Now. The meter reacts very differently with different frequencies. When the volume is low, the needle only reacts to bass..

I filmed the meter while I putted a sinustone through it. You can see clearly that the needle goes down when a high frequency is put through it. The mic on the camera is a joke, I don't know what the frequencybandwith is, somewhere between 200hz-10khz.

the clip is roughly 2.2mb
http://hem.bredband.net/b237697/vu.avi
 
[quote author="ChrioN"]Now. The meter reacts very differently with different frequencies.[/quote]

That's VU meters for ya!

[quote author="ChrioN"]Can we conclude that most not true vu-meters are garbage?[/quote]

I farted this morning. It didn't smell. Can we conclude that most farts don't smell? :razz:

Peace,
Al.
 
[quote author="alk509"]I farted this morning. It didn't smell. Can we conclude that most farts don't smell?[/quote]

Aaaaaaaaaaaaaaaaaaaaaaahahahahahahahahahahaha
 
Looks to me like your meter needle was sticking. Is there a problem in the meter, perhaps? Did you test both meters? Did you test the meters without the circuit? You want to eliminate the variables.

PRR might be able to comment on the circuit you used.

You should not be having frequency variations in a meter, even cheap meters.

[quote author="ChrioN"]Can we conclude that most not true vu-meters are garbage?[/quote]

No, you cannot conclude that. The Sifam AL series (Audio Level) are not true vu meters, and they are very useful, many of us use them here. But if you mean most $5 meters, well maybe you are right. :grin: I haven't tried those.

However, even the best vu meters are not accurate in reality. Or rather, they are only accurate in a portion of their scale. PRR has posted about this eloquently here. VU meters are just rough indicators and guides, and when you take into account their inacuracies, etc. they can be useful IMO. But they are not accurate. This is one reason why non true vu-meters can still be useful. We don't expect total accuracy.
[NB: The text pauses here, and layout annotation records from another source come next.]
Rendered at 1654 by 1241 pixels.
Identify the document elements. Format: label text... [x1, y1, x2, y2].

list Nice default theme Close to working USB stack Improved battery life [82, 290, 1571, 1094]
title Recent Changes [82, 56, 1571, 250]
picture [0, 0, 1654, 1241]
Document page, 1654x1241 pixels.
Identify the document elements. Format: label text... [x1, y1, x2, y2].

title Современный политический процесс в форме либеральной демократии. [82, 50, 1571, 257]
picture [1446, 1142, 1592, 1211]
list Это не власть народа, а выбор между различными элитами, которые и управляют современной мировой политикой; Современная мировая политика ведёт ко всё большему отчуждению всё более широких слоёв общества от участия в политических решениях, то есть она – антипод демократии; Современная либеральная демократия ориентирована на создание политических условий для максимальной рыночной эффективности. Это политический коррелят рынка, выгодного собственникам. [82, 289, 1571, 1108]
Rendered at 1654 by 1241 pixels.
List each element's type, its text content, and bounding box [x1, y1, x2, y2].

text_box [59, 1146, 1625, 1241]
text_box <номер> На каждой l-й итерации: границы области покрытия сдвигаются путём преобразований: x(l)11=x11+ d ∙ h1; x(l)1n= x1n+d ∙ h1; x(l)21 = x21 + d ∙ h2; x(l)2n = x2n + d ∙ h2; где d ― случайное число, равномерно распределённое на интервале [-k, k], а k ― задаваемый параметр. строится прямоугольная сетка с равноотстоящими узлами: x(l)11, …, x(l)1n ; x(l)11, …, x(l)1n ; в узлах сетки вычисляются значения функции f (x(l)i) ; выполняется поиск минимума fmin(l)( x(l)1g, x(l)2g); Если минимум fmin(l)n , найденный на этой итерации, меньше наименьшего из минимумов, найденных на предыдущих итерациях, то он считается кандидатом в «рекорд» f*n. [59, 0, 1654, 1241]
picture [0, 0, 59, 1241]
I would test your circuit with better meters, then you'll know if it's the circuit or the meter.
 
[quote author="tommypiper"]You should not be having frequency variations in a meter, even cheap meters.[/quote]

That runs contrary to my experience... I couldn't tell from the movie which deflections were caused by frequency changes and which by amplitude changes, but all meters definitely have their own wacky frequency response - it's the nature of the beast, with meter movements being basicaly an inductor inside a magnetic field. You may try to damp the movement a little with some resistance or something...

Peace,
Al.
 
What is your signal source? That's not an H-P 200AB, is it? Or any sort of Wein? All those things bobble badly when swept rapidly.

A few K in series with the movement helps swamp coil inductance.

With resistor, most junk meters should be pretty flat from the low freq where they jiggle a lot up to above 5KHz. That's ample for general speech/music monitoring. For line-up, get a proper VU meter, a good ACVM, or something with LEDs.